= Jeffrey Hill =

British Scientist

Jeffrey Hill is a British scientist who is currently Vice President and Head of Biology, Center for Translational Research at the Shenzhen Bay Laboratory. He was formerly a Professor of Drug Discovery and director of the Sussex Drug Discovery Centre at the University of Sussex. He contributed to the discovery of Singapore's first publicly funded drug candidates during his time at the Agency for Science, Technology and Research (A*STAR).

== Education and early career ==
Hill worked as a Medical Laboratory Scientific Officer at Nevill Hall Hospital, Abergavenny, Wales before completing his university education at Cardiff University where his doctoral research focused on aspartic proteinases. He developed an interest in drug discovery for tropical diseases and after completing a WHO funded postdoctoral project on plasmodial proteinases in 1997, he became a Group Leader at Mahidol University. His research group focused on the characterisation of proteinases from a number of viruses including dengue.

== Career ==
In 1998, Hill returned to the United Kingdom and joined GlaxoSmithKline (GSK). He worked at the company for 8 years in both the Discovery Research and Genetics Research divisions where he was involved in target validation, assay development and biomarker discovery. He received the Scientific Impact Award at GSK for cloning a novel human GPCR and an Exceptional Science Award for the identification of novel biomarkers.

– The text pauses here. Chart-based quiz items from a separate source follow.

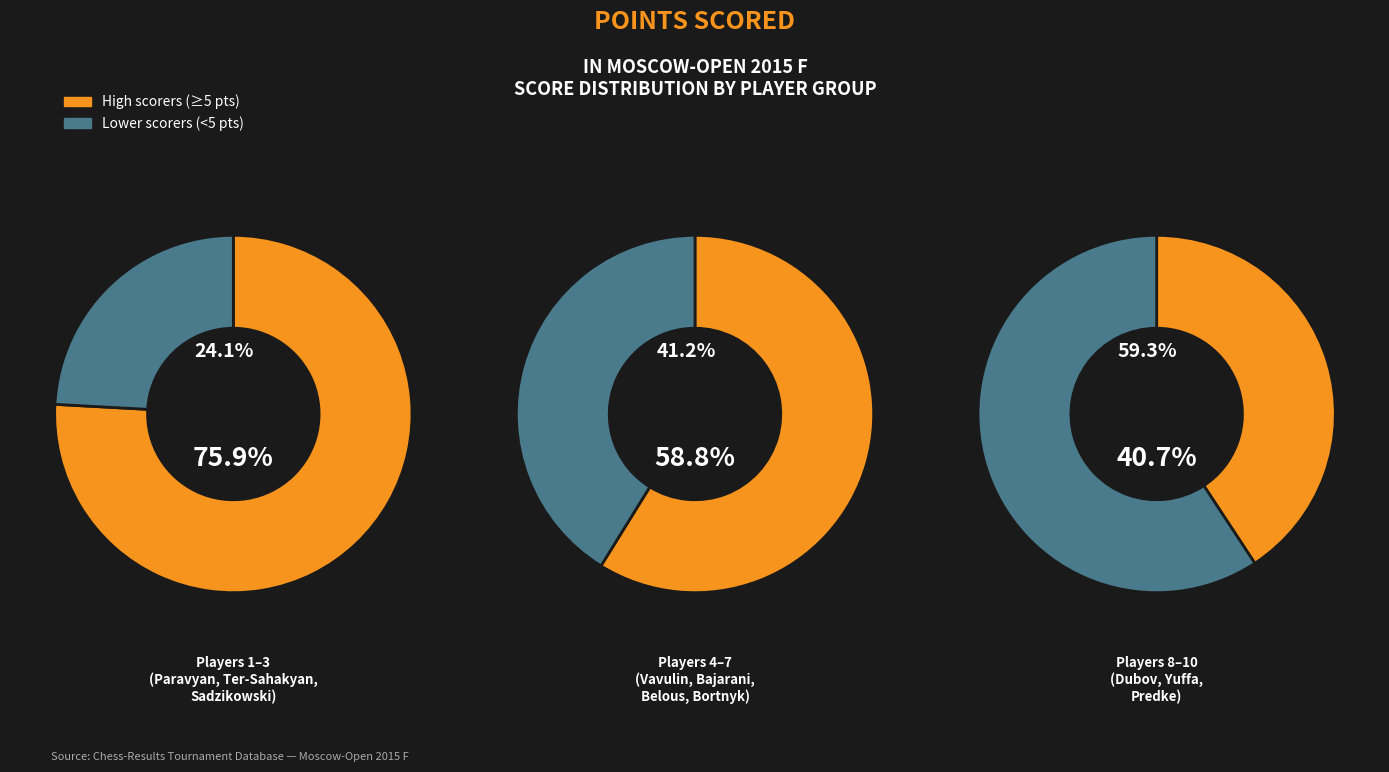

Is the sum of Bortnyk Olexandr and Sadzikowski Daniel greater than half?

No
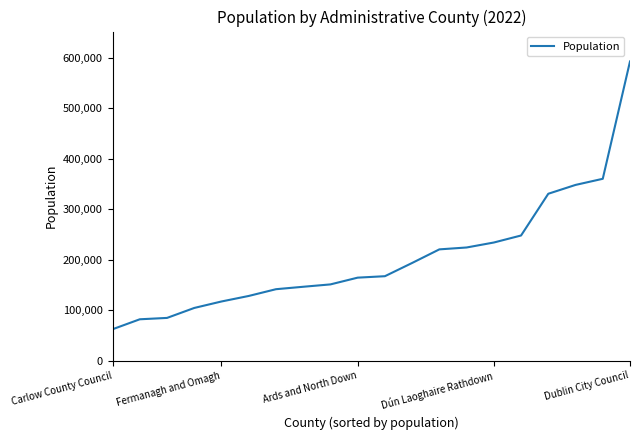

What is the difference between the maximum and minimum values?

530745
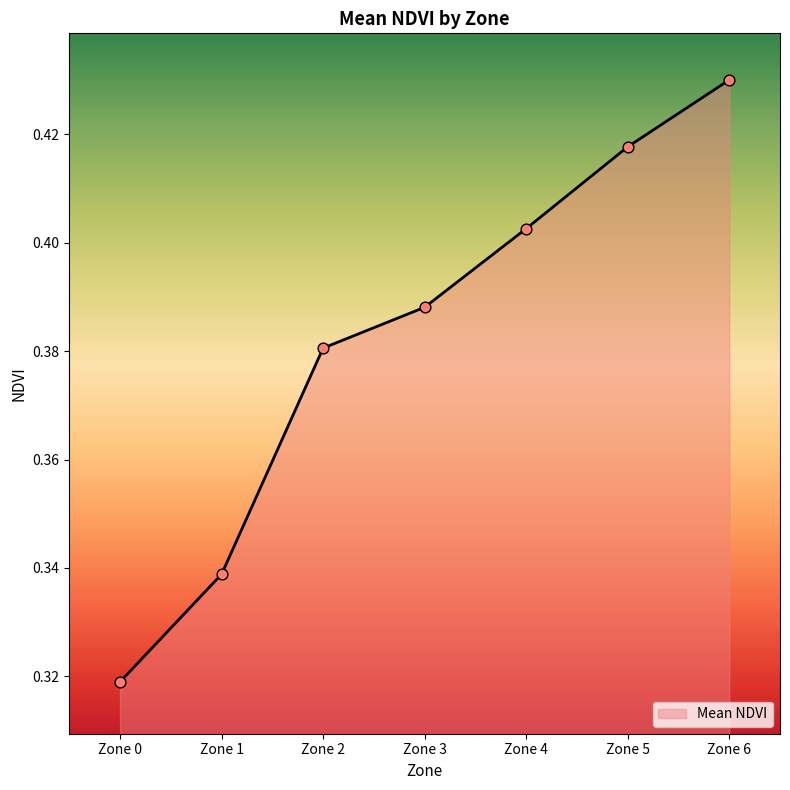

Between Zone 6 and Zone 1, which is larger?

Zone 6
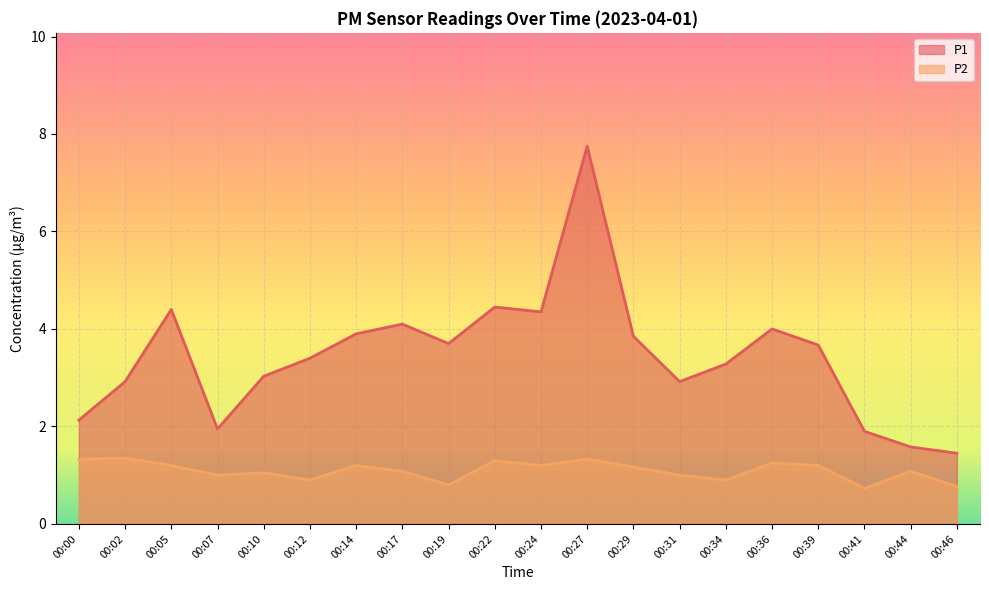

List the series in order of their overall mean, lowest first.

P2, P1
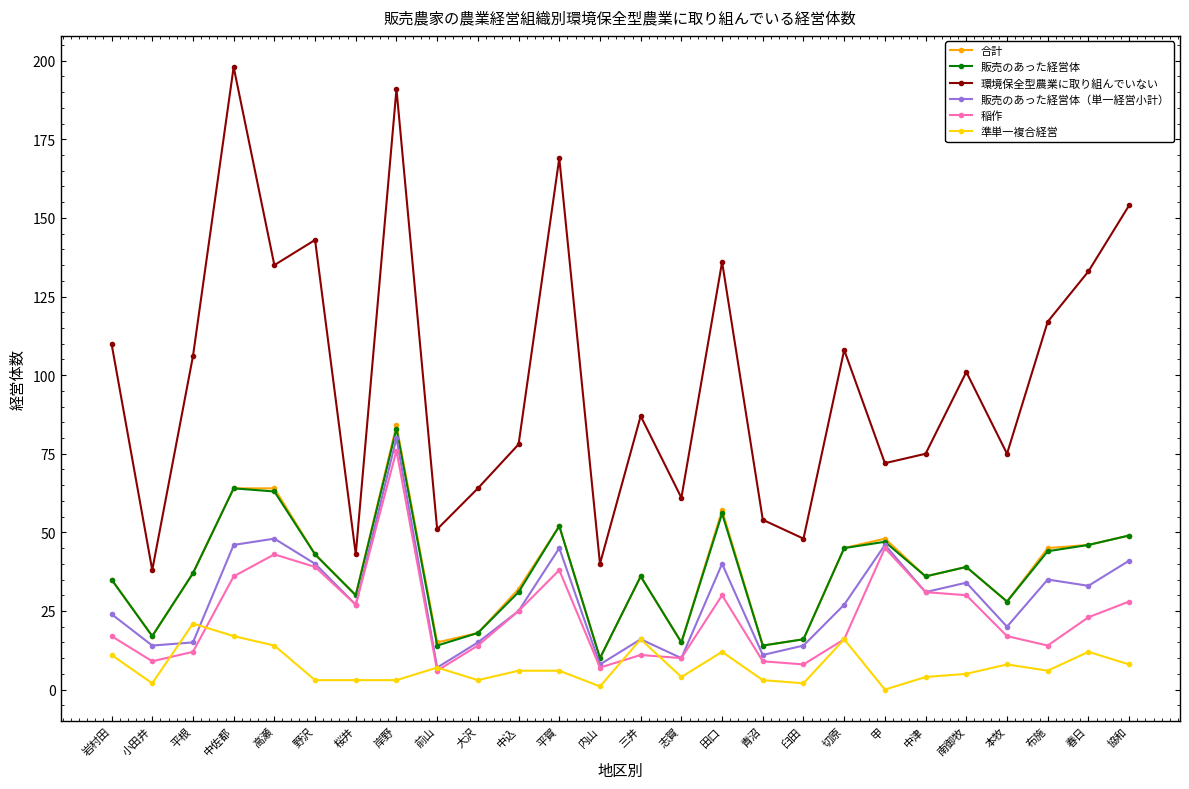

Reading left to right, transcribe all the data shown in this chart.

合計: 35	17	37	64	64	43	30	84	15	18	32	52	10	36	15	57	14	16	45	48	36	39	28	45	46	49
販売のあった経営体: 35	17	37	64	63	43	30	83	14	18	31	52	10	36	15	56	14	16	45	47	36	39	28	44	46	49
環境保全型農業に取り組んでいない: 110	38	106	198	135	143	43	191	51	64	78	169	40	87	61	136	54	48	108	72	75	101	75	117	133	154
販売のあった経営体（単一経営小計）: 24	14	15	46	48	40	27	80	7	15	25	45	8	16	10	40	11	14	27	46	31	34	20	35	33	41
稲作: 17	9	12	36	43	39	27	76	6	14	25	38	7	11	10	30	9	8	16	45	31	30	17	14	23	28
準単一複合経営: 11	2	21	17	14	3	3	3	7	3	6	6	1	16	4	12	3	2	16	0	4	5	8	6	12	8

Hill left GSK in 2006 to join A*STAR's Bioinformatics Institute where he worked on gastric cancer biomarkers before helping Sir David Lane and Nobel Laureate Sydney Brenner establish the Experimental Therapeutics Centre (ETC), an A*STAR research institute focused on the discovery of drug candidates in 2007. Working with Alex Matter, Hill led the institute in putting three novel molecular entities into the clinic: a vaccine based on virus like particle technology, a MNK kinase inhibitor for blood cancers and a PORCN inhibitor for solid tumours. Other molecules discovered by his group have been used as chemical probes by other researchers to study autism and neurodegenerative diseases. His work at ETC led him to receive the Ministry of Trade and Industry's Borderless Award and substantial research funding (including S$10 million for a cancer companion diagnostics program).

Hill returned to the United Kingdom in 2019 to take up a position at the University of Sussex. While he was a Professor in the School of Life Sciences and director of the university's drug discovery department he led a number of ion channel projects and investigated EBV driven cancers, for which he received funding from the Wellcome Trust and Cancer Research UK.

In 2021, Hill moved to China to become Vice President at the Shenzhen Bay Laboratory. He is based at the Center for Translational Research where is Head of Biology and pursues targets in infectious diseases and oncology.